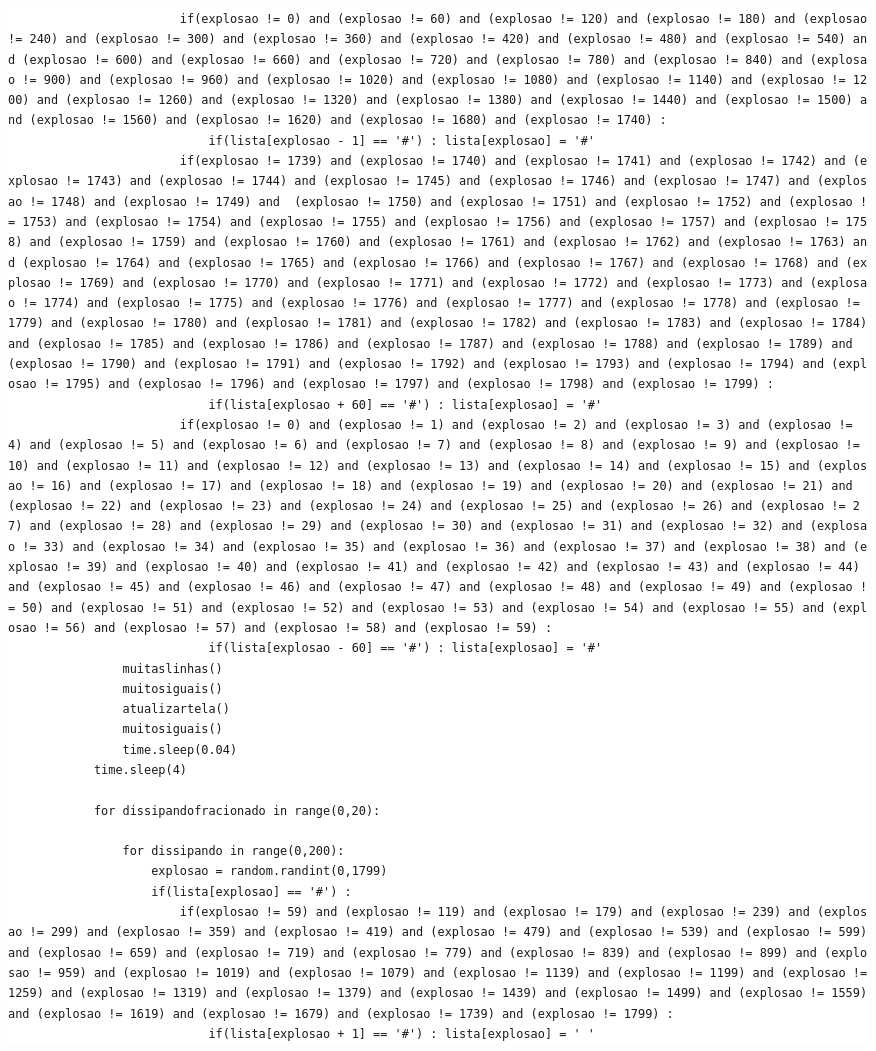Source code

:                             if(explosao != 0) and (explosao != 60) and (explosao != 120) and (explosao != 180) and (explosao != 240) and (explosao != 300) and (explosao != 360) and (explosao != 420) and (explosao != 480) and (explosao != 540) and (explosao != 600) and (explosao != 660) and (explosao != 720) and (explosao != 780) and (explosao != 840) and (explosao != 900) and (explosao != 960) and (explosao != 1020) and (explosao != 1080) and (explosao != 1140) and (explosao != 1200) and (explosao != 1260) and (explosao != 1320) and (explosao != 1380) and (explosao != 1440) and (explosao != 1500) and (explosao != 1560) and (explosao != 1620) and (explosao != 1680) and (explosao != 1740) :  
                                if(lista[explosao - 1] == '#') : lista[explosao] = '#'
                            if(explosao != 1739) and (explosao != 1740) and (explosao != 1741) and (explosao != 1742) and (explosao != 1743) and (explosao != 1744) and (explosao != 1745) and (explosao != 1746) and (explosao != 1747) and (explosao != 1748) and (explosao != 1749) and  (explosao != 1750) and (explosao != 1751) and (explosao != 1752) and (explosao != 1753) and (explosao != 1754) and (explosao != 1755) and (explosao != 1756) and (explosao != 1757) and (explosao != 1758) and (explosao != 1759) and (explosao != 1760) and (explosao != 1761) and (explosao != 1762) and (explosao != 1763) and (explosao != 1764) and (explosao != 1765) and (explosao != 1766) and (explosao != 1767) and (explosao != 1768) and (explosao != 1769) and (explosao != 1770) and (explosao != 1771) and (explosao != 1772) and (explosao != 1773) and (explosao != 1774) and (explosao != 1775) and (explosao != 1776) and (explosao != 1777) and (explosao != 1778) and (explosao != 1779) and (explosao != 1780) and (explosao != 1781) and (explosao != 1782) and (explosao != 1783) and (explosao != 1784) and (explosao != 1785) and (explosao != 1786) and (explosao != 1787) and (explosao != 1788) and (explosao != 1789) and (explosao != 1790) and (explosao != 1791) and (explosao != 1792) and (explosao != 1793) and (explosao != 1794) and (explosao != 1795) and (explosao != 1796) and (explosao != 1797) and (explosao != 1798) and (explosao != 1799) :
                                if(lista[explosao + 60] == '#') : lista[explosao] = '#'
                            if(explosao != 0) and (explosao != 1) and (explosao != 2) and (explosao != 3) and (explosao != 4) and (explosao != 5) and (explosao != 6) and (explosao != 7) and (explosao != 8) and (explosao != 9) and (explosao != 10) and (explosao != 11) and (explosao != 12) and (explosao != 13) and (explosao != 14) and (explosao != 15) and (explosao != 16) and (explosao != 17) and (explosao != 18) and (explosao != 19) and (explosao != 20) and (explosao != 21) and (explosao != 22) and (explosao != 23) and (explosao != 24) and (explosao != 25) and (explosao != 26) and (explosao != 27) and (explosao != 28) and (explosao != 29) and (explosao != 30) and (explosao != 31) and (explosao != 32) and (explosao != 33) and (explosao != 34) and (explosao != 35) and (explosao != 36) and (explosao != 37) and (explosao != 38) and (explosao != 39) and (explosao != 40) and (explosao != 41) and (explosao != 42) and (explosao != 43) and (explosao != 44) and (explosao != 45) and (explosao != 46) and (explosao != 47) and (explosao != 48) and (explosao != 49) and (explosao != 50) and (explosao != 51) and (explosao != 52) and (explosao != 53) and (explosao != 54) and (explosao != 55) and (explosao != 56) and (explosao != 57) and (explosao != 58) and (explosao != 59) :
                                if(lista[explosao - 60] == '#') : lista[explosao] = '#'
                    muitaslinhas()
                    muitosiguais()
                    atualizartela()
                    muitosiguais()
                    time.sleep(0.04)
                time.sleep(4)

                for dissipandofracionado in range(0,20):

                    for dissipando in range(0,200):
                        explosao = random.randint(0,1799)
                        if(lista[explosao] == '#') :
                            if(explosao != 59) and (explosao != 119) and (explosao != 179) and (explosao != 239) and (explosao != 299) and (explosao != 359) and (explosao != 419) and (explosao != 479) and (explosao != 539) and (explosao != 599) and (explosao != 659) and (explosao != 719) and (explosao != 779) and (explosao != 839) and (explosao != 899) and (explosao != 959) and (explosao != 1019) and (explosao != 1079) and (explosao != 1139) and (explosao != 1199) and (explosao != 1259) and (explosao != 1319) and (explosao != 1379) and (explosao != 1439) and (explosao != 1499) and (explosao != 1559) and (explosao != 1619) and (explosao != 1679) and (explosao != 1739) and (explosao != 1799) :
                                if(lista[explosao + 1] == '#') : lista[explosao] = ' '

_ _ _ _

> Instruction
The lines to reproduce run from the line containing "if(explosao != 59)" to the end of the listing; write them out exactly and add nothing.

> Response to the exercise
                            if(explosao != 59) and (explosao != 119) and (explosao != 179) and (explosao != 239) and (explosao != 299) and (explosao != 359) and (explosao != 419) and (explosao != 479) and (explosao != 539) and (explosao != 599) and (explosao != 659) and (explosao != 719) and (explosao != 779) and (explosao != 839) and (explosao != 899) and (explosao != 959) and (explosao != 1019) and (explosao != 1079) and (explosao != 1139) and (explosao != 1199) and (explosao != 1259) and (explosao != 1319) and (explosao != 1379) and (explosao != 1439) and (explosao != 1499) and (explosao != 1559) and (explosao != 1619) and (explosao != 1679) and (explosao != 1739) and (explosao != 1799) :
                                if(lista[explosao + 1] == '#') : lista[explosao] = ' '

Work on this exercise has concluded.